* **WHAT TO DO**
Which lines hold the word "wash"? Copy each of them from the material.
===== SUPPLIED DATA =====
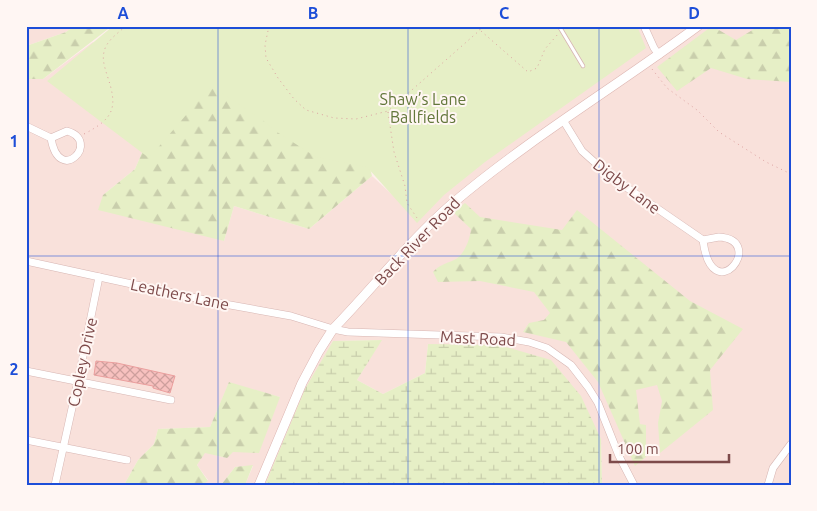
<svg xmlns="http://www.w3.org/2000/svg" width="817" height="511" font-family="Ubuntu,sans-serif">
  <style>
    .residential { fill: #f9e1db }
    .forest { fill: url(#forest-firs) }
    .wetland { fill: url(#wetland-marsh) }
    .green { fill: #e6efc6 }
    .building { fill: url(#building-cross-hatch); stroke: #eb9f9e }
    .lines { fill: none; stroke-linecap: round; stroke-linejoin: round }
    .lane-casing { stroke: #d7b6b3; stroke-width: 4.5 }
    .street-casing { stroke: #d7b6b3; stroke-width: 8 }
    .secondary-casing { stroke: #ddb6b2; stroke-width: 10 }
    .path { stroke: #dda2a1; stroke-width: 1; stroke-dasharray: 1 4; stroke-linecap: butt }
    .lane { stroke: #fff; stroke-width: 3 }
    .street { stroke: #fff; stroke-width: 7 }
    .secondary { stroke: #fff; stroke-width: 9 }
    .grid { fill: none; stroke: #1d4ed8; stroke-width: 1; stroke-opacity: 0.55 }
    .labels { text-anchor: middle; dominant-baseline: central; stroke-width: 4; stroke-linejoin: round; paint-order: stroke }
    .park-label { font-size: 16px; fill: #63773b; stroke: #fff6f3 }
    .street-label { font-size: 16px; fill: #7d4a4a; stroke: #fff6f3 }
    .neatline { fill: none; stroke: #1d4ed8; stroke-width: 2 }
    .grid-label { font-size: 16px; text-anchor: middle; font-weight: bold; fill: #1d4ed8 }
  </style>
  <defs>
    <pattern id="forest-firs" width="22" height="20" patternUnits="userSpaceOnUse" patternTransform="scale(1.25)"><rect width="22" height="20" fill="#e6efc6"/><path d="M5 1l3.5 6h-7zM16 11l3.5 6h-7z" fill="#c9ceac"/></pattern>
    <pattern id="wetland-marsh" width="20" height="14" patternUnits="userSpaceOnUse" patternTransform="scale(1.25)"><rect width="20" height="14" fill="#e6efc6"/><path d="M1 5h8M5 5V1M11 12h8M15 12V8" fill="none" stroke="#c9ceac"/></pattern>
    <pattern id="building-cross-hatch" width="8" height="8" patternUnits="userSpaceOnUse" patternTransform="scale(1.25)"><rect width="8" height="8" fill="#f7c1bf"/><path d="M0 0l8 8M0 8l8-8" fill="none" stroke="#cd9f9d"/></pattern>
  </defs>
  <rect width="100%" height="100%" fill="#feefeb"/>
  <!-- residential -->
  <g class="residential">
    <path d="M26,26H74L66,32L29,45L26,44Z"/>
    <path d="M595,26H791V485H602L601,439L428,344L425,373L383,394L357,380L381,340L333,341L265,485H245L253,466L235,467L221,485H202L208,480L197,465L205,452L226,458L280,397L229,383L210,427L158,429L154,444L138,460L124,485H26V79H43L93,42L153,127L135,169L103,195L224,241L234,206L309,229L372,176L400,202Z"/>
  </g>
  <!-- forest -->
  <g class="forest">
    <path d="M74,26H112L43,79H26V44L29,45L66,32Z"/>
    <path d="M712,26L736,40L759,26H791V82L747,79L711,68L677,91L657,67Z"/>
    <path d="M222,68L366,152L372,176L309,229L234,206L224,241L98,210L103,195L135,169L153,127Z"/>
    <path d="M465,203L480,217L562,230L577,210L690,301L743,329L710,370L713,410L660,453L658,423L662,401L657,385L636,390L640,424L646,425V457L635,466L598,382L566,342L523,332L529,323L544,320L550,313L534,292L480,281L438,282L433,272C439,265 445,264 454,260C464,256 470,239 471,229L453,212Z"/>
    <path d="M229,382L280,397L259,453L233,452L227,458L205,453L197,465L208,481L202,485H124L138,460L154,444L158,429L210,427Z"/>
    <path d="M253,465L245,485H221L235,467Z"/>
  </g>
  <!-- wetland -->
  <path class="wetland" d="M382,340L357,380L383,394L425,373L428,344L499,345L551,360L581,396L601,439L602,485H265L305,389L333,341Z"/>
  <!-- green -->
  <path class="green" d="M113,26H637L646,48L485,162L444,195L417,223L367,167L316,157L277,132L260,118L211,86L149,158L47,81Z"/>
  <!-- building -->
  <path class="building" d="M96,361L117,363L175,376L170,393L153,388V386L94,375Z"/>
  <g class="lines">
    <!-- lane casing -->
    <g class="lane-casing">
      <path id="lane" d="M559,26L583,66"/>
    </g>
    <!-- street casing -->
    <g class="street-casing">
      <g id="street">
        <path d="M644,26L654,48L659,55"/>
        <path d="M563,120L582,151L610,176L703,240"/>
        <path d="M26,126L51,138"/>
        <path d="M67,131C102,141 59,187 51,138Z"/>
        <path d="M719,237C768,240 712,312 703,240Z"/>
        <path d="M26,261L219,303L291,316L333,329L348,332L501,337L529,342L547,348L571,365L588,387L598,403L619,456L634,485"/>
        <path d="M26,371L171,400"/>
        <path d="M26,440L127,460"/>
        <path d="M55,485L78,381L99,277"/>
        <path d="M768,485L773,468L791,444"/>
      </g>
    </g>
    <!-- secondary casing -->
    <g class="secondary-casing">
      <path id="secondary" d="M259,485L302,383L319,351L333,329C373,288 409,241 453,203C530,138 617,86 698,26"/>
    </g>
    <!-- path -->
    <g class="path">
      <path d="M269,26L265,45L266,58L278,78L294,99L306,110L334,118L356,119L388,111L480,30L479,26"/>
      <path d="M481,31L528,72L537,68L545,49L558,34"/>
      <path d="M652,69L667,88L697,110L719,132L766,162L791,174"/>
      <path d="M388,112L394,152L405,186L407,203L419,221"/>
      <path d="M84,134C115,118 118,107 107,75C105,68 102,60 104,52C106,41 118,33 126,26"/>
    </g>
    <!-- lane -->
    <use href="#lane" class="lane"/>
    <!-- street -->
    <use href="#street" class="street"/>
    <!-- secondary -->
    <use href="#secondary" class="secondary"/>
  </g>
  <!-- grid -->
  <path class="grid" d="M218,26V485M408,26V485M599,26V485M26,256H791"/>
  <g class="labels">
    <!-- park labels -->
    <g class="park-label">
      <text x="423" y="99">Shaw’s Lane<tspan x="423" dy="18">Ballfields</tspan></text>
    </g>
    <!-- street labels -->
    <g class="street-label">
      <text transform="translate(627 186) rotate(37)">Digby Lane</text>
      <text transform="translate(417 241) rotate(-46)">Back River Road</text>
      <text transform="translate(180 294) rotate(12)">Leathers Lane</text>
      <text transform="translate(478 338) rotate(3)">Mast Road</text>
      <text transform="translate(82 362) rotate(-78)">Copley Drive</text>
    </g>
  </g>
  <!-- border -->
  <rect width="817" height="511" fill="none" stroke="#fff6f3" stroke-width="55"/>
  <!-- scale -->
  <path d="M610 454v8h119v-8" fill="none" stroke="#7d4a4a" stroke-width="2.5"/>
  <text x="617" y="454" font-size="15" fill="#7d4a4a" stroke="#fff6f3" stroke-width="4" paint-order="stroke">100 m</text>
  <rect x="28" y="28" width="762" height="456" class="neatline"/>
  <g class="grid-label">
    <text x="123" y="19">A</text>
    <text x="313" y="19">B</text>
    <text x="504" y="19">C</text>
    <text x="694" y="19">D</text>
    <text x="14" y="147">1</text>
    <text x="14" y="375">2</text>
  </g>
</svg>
=====
===== SUPPLIED DATA =====
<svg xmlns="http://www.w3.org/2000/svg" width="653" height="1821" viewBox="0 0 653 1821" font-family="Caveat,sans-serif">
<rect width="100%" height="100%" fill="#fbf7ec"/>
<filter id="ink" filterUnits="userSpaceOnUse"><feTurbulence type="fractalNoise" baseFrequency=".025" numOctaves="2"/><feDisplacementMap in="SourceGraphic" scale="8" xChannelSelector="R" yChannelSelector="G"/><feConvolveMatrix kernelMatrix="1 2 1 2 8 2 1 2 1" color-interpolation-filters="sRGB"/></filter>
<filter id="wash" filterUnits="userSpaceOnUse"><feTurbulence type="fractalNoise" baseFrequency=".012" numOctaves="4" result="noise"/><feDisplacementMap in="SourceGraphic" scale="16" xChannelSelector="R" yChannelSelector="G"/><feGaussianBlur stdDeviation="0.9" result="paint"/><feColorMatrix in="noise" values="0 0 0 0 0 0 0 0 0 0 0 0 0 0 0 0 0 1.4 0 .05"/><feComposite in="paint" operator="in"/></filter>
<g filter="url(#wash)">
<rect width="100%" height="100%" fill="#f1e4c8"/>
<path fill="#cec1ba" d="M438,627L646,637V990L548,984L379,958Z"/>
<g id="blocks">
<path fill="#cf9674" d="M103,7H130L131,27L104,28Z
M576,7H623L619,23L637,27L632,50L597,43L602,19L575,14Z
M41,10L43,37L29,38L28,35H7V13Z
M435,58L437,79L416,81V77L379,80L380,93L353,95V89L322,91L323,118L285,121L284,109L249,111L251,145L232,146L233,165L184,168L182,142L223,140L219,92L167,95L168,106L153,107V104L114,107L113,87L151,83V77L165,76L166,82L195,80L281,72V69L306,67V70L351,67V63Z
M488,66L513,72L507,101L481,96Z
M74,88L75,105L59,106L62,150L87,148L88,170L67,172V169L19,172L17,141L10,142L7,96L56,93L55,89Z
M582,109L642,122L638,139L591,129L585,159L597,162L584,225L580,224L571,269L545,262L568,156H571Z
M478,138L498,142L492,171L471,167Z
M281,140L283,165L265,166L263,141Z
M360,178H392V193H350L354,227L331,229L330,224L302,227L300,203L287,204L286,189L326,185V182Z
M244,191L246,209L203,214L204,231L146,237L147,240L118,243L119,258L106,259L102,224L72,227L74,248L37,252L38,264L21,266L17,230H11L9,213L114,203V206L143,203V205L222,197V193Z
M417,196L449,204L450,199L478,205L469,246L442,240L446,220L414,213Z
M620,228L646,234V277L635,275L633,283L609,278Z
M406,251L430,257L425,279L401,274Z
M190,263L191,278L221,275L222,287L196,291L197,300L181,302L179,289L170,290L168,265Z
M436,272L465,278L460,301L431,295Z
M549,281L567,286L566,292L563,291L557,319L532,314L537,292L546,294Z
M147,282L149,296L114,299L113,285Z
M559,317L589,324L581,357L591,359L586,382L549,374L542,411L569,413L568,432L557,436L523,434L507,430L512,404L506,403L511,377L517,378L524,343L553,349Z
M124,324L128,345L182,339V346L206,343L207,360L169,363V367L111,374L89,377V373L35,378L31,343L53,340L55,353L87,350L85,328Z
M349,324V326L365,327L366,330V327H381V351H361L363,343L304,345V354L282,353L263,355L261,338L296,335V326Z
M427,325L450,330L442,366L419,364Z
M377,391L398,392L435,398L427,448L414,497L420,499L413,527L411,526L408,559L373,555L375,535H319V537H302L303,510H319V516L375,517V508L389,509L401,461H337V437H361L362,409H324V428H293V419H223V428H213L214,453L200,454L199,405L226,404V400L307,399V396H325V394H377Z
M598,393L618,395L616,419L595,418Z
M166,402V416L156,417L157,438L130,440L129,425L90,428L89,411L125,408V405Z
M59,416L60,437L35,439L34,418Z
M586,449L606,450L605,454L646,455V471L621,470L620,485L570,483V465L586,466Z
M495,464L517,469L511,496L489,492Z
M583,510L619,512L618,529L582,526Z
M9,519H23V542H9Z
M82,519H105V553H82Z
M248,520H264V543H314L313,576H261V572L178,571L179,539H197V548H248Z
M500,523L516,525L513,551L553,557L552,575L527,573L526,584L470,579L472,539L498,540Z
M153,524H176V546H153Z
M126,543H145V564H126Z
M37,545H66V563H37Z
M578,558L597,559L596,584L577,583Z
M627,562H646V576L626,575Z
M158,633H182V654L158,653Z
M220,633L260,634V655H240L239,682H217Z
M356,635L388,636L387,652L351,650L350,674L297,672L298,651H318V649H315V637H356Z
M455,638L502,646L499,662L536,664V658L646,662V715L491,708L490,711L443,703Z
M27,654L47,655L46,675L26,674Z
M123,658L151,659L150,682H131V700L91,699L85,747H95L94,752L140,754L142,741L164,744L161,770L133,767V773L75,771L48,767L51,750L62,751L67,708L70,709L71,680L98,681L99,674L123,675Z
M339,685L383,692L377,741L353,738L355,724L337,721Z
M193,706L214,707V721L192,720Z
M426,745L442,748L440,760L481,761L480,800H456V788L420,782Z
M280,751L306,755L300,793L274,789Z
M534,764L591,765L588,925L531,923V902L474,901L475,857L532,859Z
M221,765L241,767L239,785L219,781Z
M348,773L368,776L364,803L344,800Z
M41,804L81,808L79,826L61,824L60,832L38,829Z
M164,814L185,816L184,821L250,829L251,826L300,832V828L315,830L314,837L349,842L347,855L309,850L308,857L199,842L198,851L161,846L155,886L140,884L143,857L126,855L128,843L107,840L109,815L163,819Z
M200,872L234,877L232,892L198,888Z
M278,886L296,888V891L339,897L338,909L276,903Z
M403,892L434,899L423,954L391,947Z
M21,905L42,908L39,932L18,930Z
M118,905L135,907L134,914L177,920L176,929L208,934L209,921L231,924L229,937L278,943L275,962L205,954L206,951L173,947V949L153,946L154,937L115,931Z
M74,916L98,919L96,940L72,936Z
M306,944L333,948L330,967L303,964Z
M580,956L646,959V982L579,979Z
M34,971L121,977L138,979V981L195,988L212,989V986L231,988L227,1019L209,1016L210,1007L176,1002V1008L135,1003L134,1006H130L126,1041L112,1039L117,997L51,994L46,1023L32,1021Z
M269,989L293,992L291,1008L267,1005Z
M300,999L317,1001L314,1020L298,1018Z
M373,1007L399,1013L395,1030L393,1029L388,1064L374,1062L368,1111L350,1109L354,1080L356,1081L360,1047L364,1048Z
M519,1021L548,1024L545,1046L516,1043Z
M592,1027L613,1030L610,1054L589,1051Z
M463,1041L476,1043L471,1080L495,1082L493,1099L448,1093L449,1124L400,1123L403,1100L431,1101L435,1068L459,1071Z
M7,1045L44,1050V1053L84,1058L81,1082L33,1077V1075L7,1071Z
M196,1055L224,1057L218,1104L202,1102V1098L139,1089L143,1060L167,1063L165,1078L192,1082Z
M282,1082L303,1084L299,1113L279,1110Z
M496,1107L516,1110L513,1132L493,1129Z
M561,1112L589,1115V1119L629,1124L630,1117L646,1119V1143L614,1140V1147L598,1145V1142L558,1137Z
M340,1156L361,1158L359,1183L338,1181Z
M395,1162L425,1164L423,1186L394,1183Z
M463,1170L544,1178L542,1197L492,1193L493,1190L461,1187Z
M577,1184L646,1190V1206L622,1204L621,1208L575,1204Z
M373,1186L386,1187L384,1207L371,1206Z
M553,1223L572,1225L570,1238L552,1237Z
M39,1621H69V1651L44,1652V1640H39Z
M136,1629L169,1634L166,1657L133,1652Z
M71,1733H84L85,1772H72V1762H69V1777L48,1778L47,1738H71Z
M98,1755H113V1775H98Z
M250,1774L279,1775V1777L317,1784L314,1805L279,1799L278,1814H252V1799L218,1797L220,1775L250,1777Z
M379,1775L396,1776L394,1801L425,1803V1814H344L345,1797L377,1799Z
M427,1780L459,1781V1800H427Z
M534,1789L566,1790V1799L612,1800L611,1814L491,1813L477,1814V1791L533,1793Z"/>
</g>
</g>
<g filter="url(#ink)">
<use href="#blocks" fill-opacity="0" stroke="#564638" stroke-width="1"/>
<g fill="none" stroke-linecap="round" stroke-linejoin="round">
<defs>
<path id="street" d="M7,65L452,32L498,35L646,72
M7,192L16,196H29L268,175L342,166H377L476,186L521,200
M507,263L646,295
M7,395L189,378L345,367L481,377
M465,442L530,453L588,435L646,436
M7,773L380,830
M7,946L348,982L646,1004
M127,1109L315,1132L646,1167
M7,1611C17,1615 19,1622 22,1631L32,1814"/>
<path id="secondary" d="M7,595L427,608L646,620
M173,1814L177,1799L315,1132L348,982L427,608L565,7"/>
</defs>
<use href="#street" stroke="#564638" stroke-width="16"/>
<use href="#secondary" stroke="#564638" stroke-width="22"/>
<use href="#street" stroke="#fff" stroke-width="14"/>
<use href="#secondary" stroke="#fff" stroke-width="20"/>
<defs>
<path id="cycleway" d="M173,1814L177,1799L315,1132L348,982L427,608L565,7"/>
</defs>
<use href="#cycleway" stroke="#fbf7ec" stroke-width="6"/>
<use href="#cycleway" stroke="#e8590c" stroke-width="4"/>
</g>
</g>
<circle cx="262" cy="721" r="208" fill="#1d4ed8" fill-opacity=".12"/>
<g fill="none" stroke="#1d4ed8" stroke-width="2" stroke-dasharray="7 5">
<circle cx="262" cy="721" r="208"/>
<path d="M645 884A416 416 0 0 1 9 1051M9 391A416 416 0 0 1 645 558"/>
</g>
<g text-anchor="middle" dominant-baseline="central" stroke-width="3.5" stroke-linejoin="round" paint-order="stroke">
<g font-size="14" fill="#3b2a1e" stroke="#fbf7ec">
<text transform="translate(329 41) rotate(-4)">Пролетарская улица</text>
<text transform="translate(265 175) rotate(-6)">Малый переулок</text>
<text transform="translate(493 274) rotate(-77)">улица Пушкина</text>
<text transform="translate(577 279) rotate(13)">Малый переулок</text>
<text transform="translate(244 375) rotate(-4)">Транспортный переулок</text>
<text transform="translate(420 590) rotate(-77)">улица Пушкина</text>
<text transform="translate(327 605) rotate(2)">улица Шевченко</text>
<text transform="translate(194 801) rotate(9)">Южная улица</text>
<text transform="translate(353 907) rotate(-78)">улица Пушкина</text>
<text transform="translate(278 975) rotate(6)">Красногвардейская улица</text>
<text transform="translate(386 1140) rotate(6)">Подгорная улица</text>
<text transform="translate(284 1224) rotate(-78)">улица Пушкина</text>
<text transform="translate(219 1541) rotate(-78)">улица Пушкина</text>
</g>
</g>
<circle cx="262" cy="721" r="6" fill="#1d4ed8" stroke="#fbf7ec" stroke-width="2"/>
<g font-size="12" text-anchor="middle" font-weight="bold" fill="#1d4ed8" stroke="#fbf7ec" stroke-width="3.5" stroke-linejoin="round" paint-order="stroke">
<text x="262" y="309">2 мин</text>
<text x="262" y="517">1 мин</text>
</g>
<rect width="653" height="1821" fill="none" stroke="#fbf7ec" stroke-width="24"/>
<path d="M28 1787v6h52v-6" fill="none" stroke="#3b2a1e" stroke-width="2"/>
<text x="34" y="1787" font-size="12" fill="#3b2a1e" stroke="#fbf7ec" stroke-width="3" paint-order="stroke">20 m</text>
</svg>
=====
* **TASK SOLUTION**
<filter id="wash" filterUnits="userSpaceOnUse"><feTurbulence type="fractalNoise" baseFrequency=".012" numOctaves="4" result="noise"/><feDisplacementMap in="SourceGraphic" scale="16" xChannelSelector="R" yChannelSelector="G"/><feGaussianBlur stdDeviation="0.9" result="paint"/><feColorMatrix in="noise" values="0 0 0 0 0 0 0 0 0 0 0 0 0 0 0 0 0 1.4 0 .05"/><feComposite in="paint" operator="in"/></filter>
<g filter="url(#wash)">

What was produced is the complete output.